I’ve been proofreading my diaries from 1979 - what a year. Although I’ve always thought I could remember, to one extent or another, all the lovers I’ve ever had, I found one in my diary today called Dany. I have absolutely no memory of her whatsoever, although I recall well enough everyone else around me at the time - Harold, Roser, Mu, Mayco, Mitzi, Dominique. What is absolutely extraordinary about that time is how busy and involved I was, especially with women (I never seemed to have less than two lovers at any one time!) and yet how I am always looking for more, for more lovers, more friends. I am confused, and manic. There is so much poetry and yet most of it is meaningless. Sometimes it has an atmosphere. Here’s the first verse of ‘The Silent Comrade’ which was about Harold.

‘What was prepared to be my silent comrade’s arms
Death of a huntsman, distant wintered there, wooded there
Was still the final pain to come, and come like that
Withered after all. Clumsy friend who knew his part.
Trifling dazzle of the encounter, countered by a passionate embrace
Rewarded in a half moon smile, gracious gesture of the day
And still he dared to dance, to dance in brave detail
With liquid knowledge of the past thrown lightly on the floor
And the pattern of his feet marking out some esoteric trail
Kiss me quickly
Kiss me
Gingerly on your toes’

But what about this first verse of ‘The Birthday’

‘If there is but one thing I might desire today
It is to be in love and have that love fulfilled
It seems nothing else will do
A cumplir mi cumpleanos
27 bitter winters, sweet tasting
Learning not to hope or turn
Burning ants off my back
Atrapando las moscas en los mosques
Slicing and dicing them in green
Flirting spring and the growing beans

PEASANT LIFE
SPOT THE COT IN THE HAY’

This poem is such a mixture of a bizarre desperate searching for love, even though I’ve several lovers (at least three) in London (the poem was written during a trip to Spain) and a constant internal turmoil spewed out in nonsense verse.

After such a year, it’s not surprising that I had a breakdown in 1980. It’s such a shame I was never fully conscious of my good fortune to be having such a kaleidoscope of experiences. By the end of the year, I’d run away to Corsica (leaving behind two affairs with the most beautiful women: Dutch Dominique and Italian Emmanuela).

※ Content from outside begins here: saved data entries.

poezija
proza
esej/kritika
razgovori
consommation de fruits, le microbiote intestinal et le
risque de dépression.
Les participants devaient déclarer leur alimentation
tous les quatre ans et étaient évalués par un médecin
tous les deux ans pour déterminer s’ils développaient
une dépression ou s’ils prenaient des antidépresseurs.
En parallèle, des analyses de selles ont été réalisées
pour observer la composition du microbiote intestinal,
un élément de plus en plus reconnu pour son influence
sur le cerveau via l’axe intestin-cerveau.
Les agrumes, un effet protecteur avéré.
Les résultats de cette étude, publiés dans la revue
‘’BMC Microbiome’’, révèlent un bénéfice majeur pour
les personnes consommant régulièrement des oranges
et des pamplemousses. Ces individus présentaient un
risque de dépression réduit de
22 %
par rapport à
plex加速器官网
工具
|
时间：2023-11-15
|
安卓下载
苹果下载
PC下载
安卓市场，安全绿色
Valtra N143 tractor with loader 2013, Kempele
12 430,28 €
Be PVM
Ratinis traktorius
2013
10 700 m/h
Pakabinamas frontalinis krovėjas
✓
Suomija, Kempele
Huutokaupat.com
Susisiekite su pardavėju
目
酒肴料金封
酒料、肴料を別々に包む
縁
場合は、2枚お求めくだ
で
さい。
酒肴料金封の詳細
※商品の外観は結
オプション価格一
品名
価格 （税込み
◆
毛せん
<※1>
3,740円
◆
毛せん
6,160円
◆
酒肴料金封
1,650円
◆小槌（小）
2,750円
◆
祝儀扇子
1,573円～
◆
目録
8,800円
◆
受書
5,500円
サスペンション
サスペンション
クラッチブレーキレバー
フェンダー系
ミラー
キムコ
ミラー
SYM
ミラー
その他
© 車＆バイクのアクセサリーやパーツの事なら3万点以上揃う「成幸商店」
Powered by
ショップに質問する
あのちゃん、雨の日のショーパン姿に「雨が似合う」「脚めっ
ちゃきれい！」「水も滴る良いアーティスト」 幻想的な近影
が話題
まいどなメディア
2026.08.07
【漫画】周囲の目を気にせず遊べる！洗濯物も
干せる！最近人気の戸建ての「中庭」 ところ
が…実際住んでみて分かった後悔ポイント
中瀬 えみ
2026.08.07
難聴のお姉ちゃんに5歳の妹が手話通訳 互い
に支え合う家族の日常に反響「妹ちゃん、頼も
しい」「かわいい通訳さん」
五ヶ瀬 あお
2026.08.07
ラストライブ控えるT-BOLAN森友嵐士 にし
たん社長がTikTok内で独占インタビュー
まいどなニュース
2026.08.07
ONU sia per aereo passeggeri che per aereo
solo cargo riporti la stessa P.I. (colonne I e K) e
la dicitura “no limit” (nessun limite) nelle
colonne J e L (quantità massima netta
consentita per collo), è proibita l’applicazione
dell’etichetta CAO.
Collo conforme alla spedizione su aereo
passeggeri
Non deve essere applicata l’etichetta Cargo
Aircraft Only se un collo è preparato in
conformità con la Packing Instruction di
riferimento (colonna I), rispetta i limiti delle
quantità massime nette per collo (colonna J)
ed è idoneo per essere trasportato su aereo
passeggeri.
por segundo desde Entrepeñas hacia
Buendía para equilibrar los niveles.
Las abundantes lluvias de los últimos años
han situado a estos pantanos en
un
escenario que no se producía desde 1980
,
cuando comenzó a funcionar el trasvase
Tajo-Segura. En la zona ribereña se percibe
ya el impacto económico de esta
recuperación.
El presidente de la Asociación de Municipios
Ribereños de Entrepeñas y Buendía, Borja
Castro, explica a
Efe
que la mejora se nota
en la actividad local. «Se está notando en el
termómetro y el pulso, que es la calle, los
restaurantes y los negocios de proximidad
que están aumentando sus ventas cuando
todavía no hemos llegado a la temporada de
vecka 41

And I’m also proofreading my diary from 1994. This was the period in London when B and I were considering our future and looking to move somewhere outside of London. Even then, my life was relatively busy, but I was far from content. I’d only started up my business a year earlier, and already I was bored of it.

I get a lot of pleasure from reading my diaries. I don’t know how to explain it: they kind of fill me up, remind me that I’m a person with a deep rich past. But, at the same time, they also remind me how impoverished my life has become; they tell me that I should be capable of having a life with more in than I now have. They show me a person I’ve lost; and spur to me find it him again. And yet, unfortunately, they don’t tell me how to do that. They can’t, because I’m a different person now; and an older man. I can’t reproduce the experiences or the relationships; nor would I want to; but I feel sure there must be a way to get somewhere where I am more of whom I was. This now requires not only finding a partner, more of a settled social life, but also an occupation too. It seems to me - and has done for a long time - that these things are now out of reach. Reading my diaries is like a tease: come on boy, you’ve done good before, you can do good again.

Although it feels like a full-stop in my life (I already knew this long before my 50th birthday party), surely it can only be a semi-colon, I just have to find a way of moving the sentence (the life sentence!) on.

31 October

I found this in the 1994 diary I’m currently editing - it’s from September that year: ‘Will I, when I’m older, be content that Adam has absorbed so much of my middle-age. I am blinkered by every aspect of him: he controls my social life, where I live, my daily movements; and yet I cannot conceive what else I would do. But that is part of the trap of parenthood. Such a lot of my life’s eggs in one fragile little basket of a whippersnapper.’